Tool search e ottimizzazione del contesto
Una funzione pratica è tool search, concepita per individuare e caricare strumenti o API solo quando strettamente necessari. In un test su 250 task con 36 server MCP attivi, l’adozione di tool search ha ridotto il consumo totale di token del 47% mantenendo la stessa accuratezza. Dal punto di vista operativo, questo approccio diminuisce l’overhead di contesto e migliora la scalabilità nell’integrazione di ecosistemi eterogenei.
Dal punto di vista normativo, il ricorso a caricamenti selettivi degli strumenti può ridurre l’esposizione ai dati non necessari.

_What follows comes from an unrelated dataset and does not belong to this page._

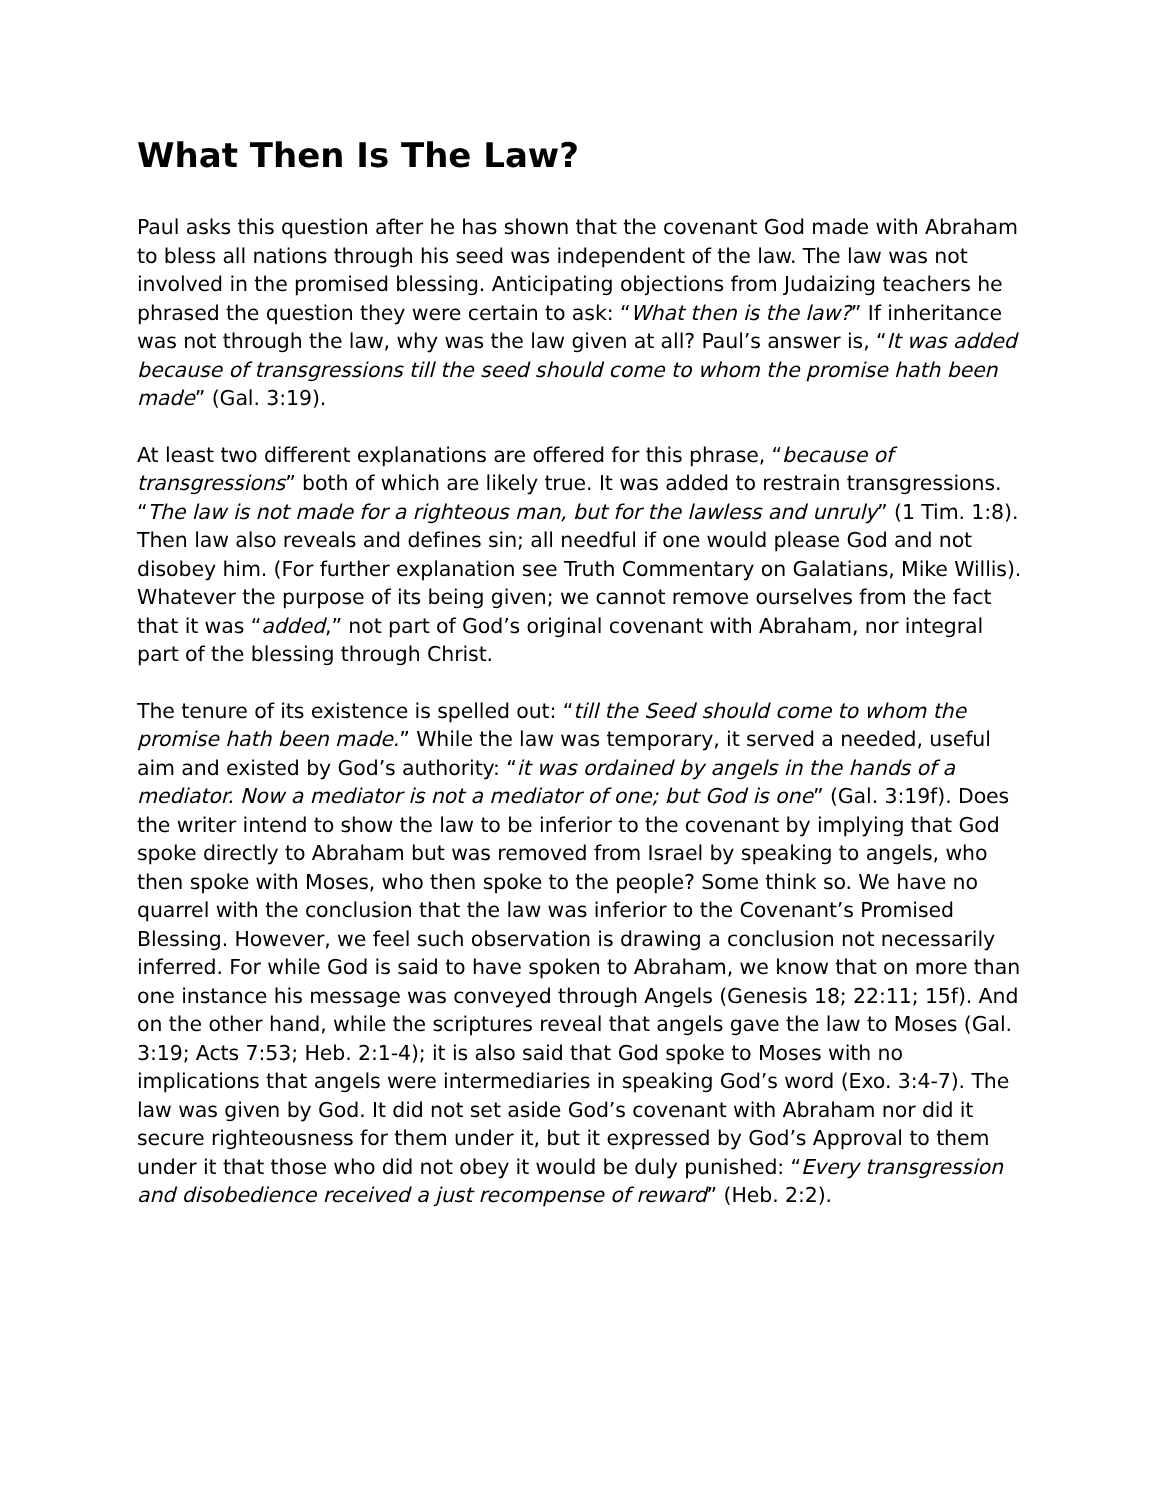What Then Is The Law?
Paul asks this question after he has shown that the covenant God made with Abraham to bless all nations through his seed was independent of the law. The law was not involved in the promised blessing. Anticipating objections from Judaizing teachers he phrased the question they were certain to ask: “What then is the law?” If inheritance was not through the law, why was the law given at all? Paul’s answer is, “It was added because of transgressions till the seed should come to whom the promise hath been made” (Gal. 3:19).
At least two different explanations are offered for this phrase, “because of transgressions” both of which are likely true. It was added to restrain transgressions. “The law is not made for a righteous man, but for the lawless and unruly” (1 Tim. 1:8). Then law also reveals and defines sin; all needful if one would please God and not disobey him. (For further explanation see Truth Commentary on Galatians, Mike Willis). Whatever the purpose of its being given; we cannot remove ourselves from the fact that it was “added,” not part of God’s original covenant with Abraham, nor integral part of the blessing through Christ.
The tenure of its existence is spelled out: “till the Seed should come to whom the promise hath been made.” While the law was temporary, it served a needed, useful aim and existed by God’s authority: “it was ordained by angels in the hands of a mediator. Now a mediator is not a mediator of one; but God is one” (Gal. 3:19f). Does the writer intend to show the law to be inferior to the covenant by implying that God spoke directly to Abraham but was removed from Israel by speaking to angels, who then spoke with Moses, who then spoke to the people? Some think so. We have no quarrel with the conclusion that the law was inferior to the Covenant’s Promised Blessing. However, we feel such observation is drawing a conclusion not necessarily inferred. For while God is said to have spoken to Abraham, we know that on more than one instance his message was conveyed through Angels (Genesis 18; 22:11; 15f). And on the other hand, while the scriptures reveal that angels gave the law to Moses (Gal. 3:19; Acts 7:53; Heb. 2:1-4); it is also said that God spoke to Moses with no implications that angels were intermediaries in speaking God’s word (Exo. 3:4-7). The law was given by God. It did not set aside God’s covenant with Abraham nor did it secure righteousness for them under it, but it expressed by God’s Approval to them under it that those who did not obey it would be duly punished: “Every transgression and disobedience received a just recompense of reward” (Heb. 2:2).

Il rischio compliance è reale: le aziende devono valutare controlli di accesso e logging per garantire data protection e GDPR compliance. Ulteriori test pubblici e report indipendenti potranno chiarire la robustezza dei miglioramenti e orientare le scelte di integrazione industriale.
La versione finale indica una direzione chiara: GPT-5.4 mira a trasformare i modelli di frontiera in componenti integrate per il lavoro professionale. Le nuove capacità comprendono l’esecuzione di operazioni reali e la produzione di deliverable mantenendo coerenza su orizzonti temporali più lunghi. Dal punto di vista normativo, il rischio compliance è reale: la piena adozione richiede procedure di controllo e verifica indipendente in ambiente di produzione. L’effettiva robustezza dei miglioramenti sarà chiarita da ulteriori test pubblici e report indipendenti, che orienteranno le scelte di integrazione industriale e l’adozione nei workflow aziendali.